**ACTIVITY**
Without changing a word, repeat the data, and include no pictures.

**EXCERPTED RECORDS**
+ + +

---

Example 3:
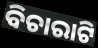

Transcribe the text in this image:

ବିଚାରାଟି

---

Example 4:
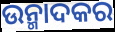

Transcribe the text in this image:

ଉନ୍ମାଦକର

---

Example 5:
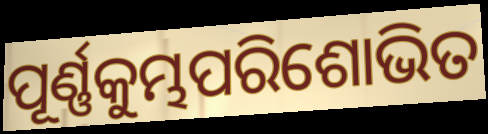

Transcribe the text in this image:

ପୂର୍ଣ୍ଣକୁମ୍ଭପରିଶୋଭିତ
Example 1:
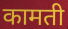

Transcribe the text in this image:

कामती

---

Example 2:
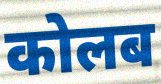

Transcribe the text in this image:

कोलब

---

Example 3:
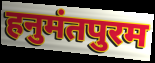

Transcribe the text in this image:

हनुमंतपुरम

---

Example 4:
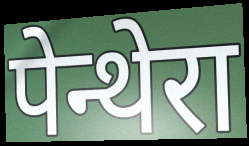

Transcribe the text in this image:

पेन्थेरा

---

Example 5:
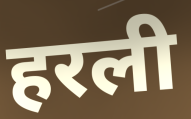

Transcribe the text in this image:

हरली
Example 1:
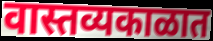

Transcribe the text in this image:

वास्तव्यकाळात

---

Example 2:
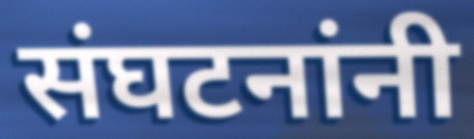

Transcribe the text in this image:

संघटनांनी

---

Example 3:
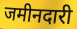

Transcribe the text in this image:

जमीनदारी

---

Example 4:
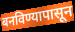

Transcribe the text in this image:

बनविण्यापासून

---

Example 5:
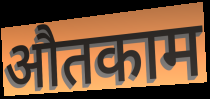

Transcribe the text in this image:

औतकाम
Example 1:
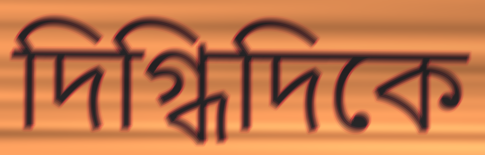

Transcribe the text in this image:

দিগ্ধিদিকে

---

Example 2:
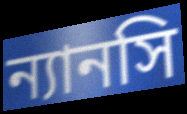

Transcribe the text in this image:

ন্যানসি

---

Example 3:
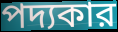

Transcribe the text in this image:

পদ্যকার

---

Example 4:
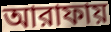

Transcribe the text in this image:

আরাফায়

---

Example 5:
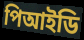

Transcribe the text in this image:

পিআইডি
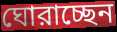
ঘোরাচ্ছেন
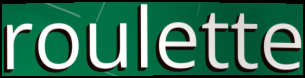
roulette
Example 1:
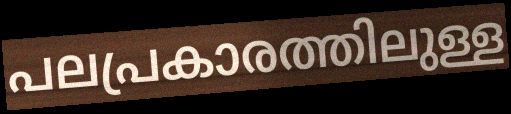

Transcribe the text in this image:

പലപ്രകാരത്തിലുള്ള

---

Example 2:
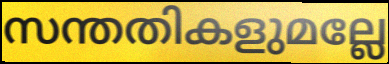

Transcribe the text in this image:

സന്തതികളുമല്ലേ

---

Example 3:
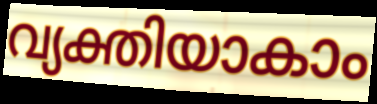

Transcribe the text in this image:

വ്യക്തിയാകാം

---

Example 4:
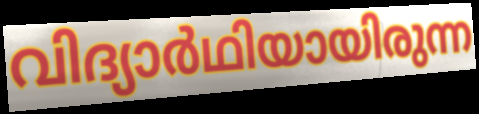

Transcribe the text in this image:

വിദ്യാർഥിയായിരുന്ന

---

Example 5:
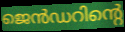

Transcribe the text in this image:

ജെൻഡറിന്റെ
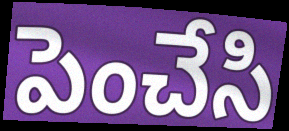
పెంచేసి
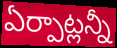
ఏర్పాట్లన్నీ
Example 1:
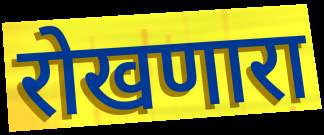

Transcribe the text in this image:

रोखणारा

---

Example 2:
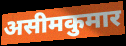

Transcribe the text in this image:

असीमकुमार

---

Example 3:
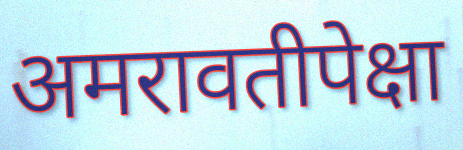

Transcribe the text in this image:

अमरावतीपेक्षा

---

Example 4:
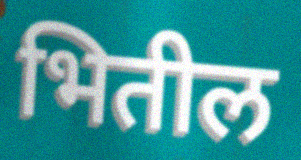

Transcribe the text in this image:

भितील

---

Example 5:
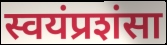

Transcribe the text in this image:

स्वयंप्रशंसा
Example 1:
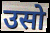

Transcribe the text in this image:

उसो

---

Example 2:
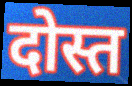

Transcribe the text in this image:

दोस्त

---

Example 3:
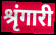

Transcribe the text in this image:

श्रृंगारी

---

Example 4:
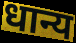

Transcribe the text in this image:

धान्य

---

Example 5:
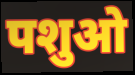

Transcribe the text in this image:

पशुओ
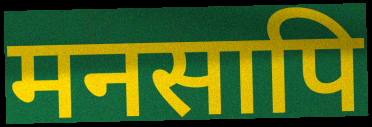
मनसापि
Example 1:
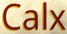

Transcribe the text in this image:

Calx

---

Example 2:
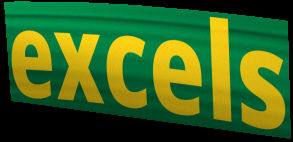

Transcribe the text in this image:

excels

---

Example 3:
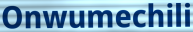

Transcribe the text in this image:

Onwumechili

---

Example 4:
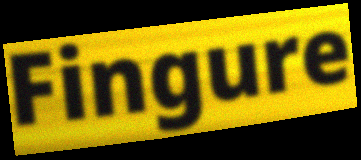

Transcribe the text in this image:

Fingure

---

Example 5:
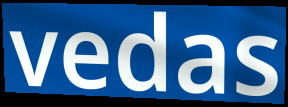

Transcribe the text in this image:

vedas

+ + +

**FINISHED TASK**
---

Example 3:

Transcribe the text in this image:

ବିଚାରାଟି

---

Example 4:

Transcribe the text in this image:

ଉନ୍ମାଦକର

---

Example 5:

Transcribe the text in this image:

ପୂର୍ଣ୍ଣକୁମ୍ଭପରିଶୋଭିତ
Example 1:

Transcribe the text in this image:

कामती

---

Example 2:

Transcribe the text in this image:

कोलब

---

Example 3:

Transcribe the text in this image:

हनुमंतपुरम

---

Example 4:

Transcribe the text in this image:

पेन्थेरा

---

Example 5:

Transcribe the text in this image:

हरली
Example 1:

Transcribe the text in this image:

वास्तव्यकाळात

---

Example 2:

Transcribe the text in this image:

संघटनांनी

---

Example 3:

Transcribe the text in this image:

जमीनदारी

---

Example 4:

Transcribe the text in this image:

बनविण्यापासून

---

Example 5:

Transcribe the text in this image:

औतकाम
Example 1:

Transcribe the text in this image:

দিগ্ধিদিকে

---

Example 2:

Transcribe the text in this image:

ন্যানসি

---

Example 3:

Transcribe the text in this image:

পদ্যকার

---

Example 4:

Transcribe the text in this image:

আরাফায়

---

Example 5:

Transcribe the text in this image:

পিআইডি
ঘোরাচ্ছেন
roulette
Example 1:

Transcribe the text in this image:

പലപ്രകാരത്തിലുള്ള

---

Example 2:

Transcribe the text in this image:

സന്തതികളുമല്ലേ

---

Example 3:

Transcribe the text in this image:

വ്യക്തിയാകാം

---

Example 4:

Transcribe the text in this image:

വിദ്യാർഥിയായിരുന്ന

---

Example 5:

Transcribe the text in this image:

ജെൻഡറിന്റെ
పెంచేసి
ఏర్పాట్లన్నీ
Example 1:

Transcribe the text in this image:

रोखणारा

---

Example 2:

Transcribe the text in this image:

असीमकुमार

---

Example 3:

Transcribe the text in this image:

अमरावतीपेक्षा

---

Example 4:

Transcribe the text in this image:

भितील

---

Example 5:

Transcribe the text in this image:

स्वयंप्रशंसा
Example 1:

Transcribe the text in this image:

उसो

---

Example 2:

Transcribe the text in this image:

दोस्त

---

Example 3:

Transcribe the text in this image:

श्रृंगारी

---

Example 4:

Transcribe the text in this image:

धान्य

---

Example 5:

Transcribe the text in this image:

पशुओ
मनसापि
Example 1:

Transcribe the text in this image:

Calx

---

Example 2:

Transcribe the text in this image:

excels

---

Example 3:

Transcribe the text in this image:

Onwumechili

---

Example 4:

Transcribe the text in this image:

Fingure

---

Example 5:

Transcribe the text in this image:

vedas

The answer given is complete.